WORK TO BE COMPLETED:
Find the line containing "带清民果的双枪队</blockquote>" in the listing below; reproduce it and every line after, exactly. Skip pictures.

PROVIDED DATA:
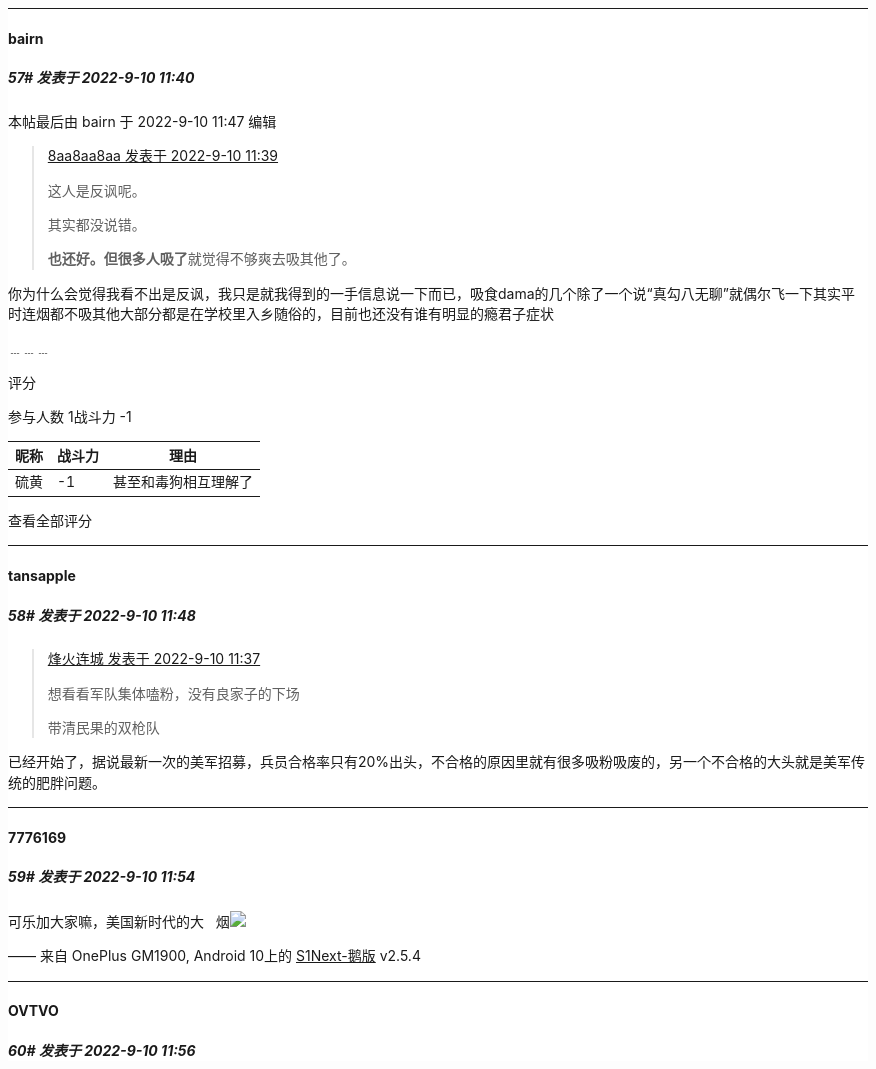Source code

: *****

####  bairn  
##### 57#       发表于 2022-9-10 11:40

 本帖最后由 bairn 于 2022-9-10 11:47 编辑 
<blockquote><a href="httphttps://bbs.saraba1st.com/2b/forum.php?mod=redirect&amp;goto=findpost&amp;pid=57422743&amp;ptid=2091597" target="_blank">8aa8aa8aa 发表于 2022-9-10 11:39</a>

这人是反讽呢。

其实都没说错。

**也还好。但很多人吸了**就觉得不够爽去吸其他了。</blockquote>
你为什么会觉得我看不出是反讽，我只是就我得到的一手信息说一下而已，吸食dama的几个除了一个说“真勾八无聊”就偶尔飞一下其实平时连烟都不吸其他大部分都是在学校里入乡随俗的，目前也还没有谁有明显的瘾君子症状

﹍﹍﹍

评分

 参与人数 1战斗力 -1

|昵称|战斗力|理由|
|----|---|---|
| 硫黄|-1|甚至和毒狗相互理解了|

查看全部评分

*****

####  tansapple  
##### 58#       发表于 2022-9-10 11:48

<blockquote><a href="httphttps://bbs.saraba1st.com/2b/forum.php?mod=redirect&amp;goto=findpost&amp;pid=57422721&amp;ptid=2091597" target="_blank">烽火连城 发表于 2022-9-10 11:37</a>

想看看军队集体嗑粉，没有良家子的下场

带清民果的双枪队</blockquote>
已经开始了，据说最新一次的美军招募，兵员合格率只有20%出头，不合格的原因里就有很多吸粉吸废的，另一个不合格的大头就是美军传统的肥胖问题。

*****

####  7776169  
##### 59#       发表于 2022-9-10 11:54

可乐加大家嘛，美国新时代的大   烟<img src="https://static.saraba1st.com/image/smiley/face2017/037.png" referrerpolicy="no-referrer">

—— 来自 OnePlus GM1900, Android 10上的 [S1Next-鹅版](https://github.com/ykrank/S1-Next/releases) v2.5.4

*****

####  OVTVO  
##### 60#       发表于 2022-9-10 11:56
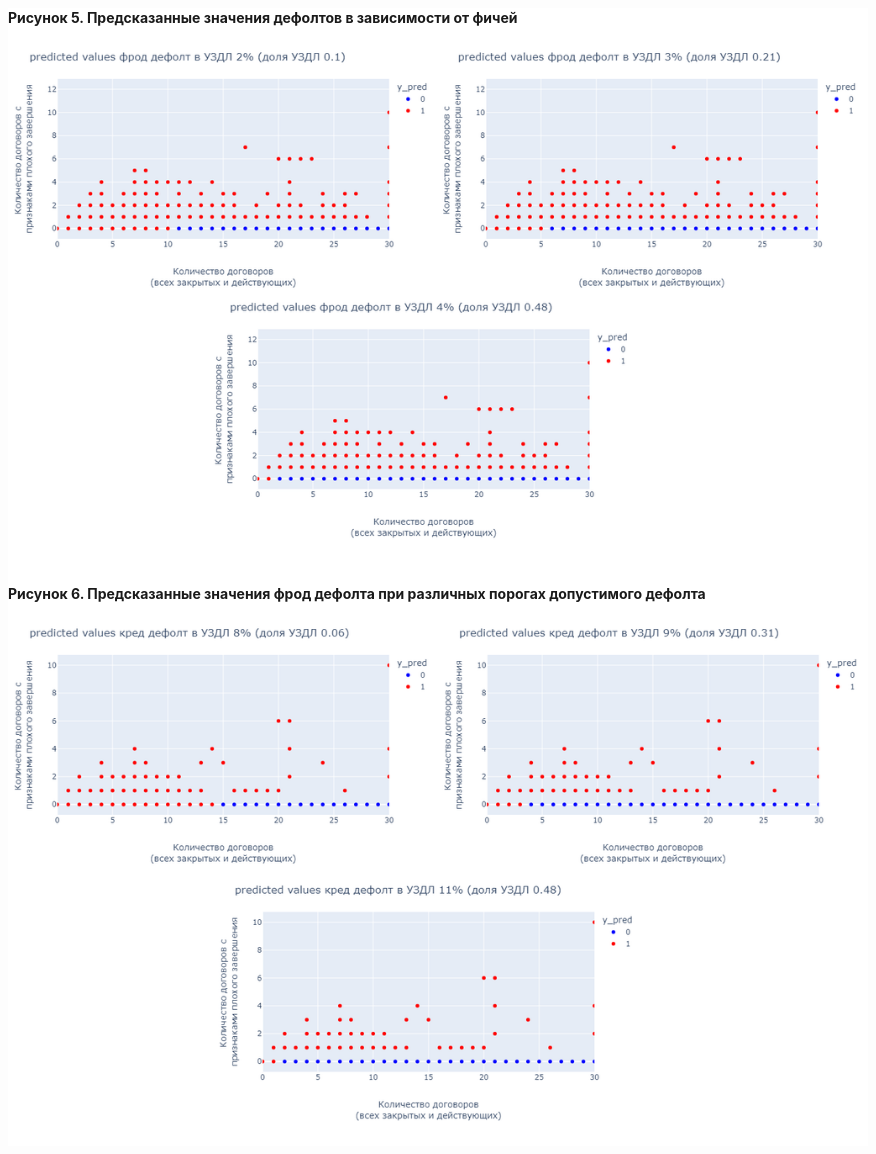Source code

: **Рисунок 5. Предсказанные значения дефолтов в зависимости от фичей**
 
 <img src='../data/img_report/predvalues_frod.png'> 

**Рисунок 6. Предсказанные значения фрод дефолта при различных порогах допустимого дефолта**
 
<img src='../data/img_report/predvalues_cred.png'> 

FINISHED EXERCISE:
带清民果的双枪队</blockquote>
已经开始了，据说最新一次的美军招募，兵员合格率只有20%出头，不合格的原因里就有很多吸粉吸废的，另一个不合格的大头就是美军传统的肥胖问题。

*****

####  7776169  
##### 59#       发表于 2022-9-10 11:54

可乐加大家嘛，美国新时代的大   烟<img src="https://static.saraba1st.com/image/smiley/face2017/037.png" referrerpolicy="no-referrer">

—— 来自 OnePlus GM1900, Android 10上的 [S1Next-鹅版](https://github.com/ykrank/S1-Next/releases) v2.5.4

*****

####  OVTVO  
##### 60#       发表于 2022-9-10 11:56
Source code

: **Рисунок 5. Предсказанные значения дефолтов в зависимости от фичей**
 
 <img src='../data/img_report/predvalues_frod.png'> 

**Рисунок 6. Предсказанные значения фрод дефолта при различных порогах допустимого дефолта**
 
<img src='../data/img_report/predvalues_cred.png'> 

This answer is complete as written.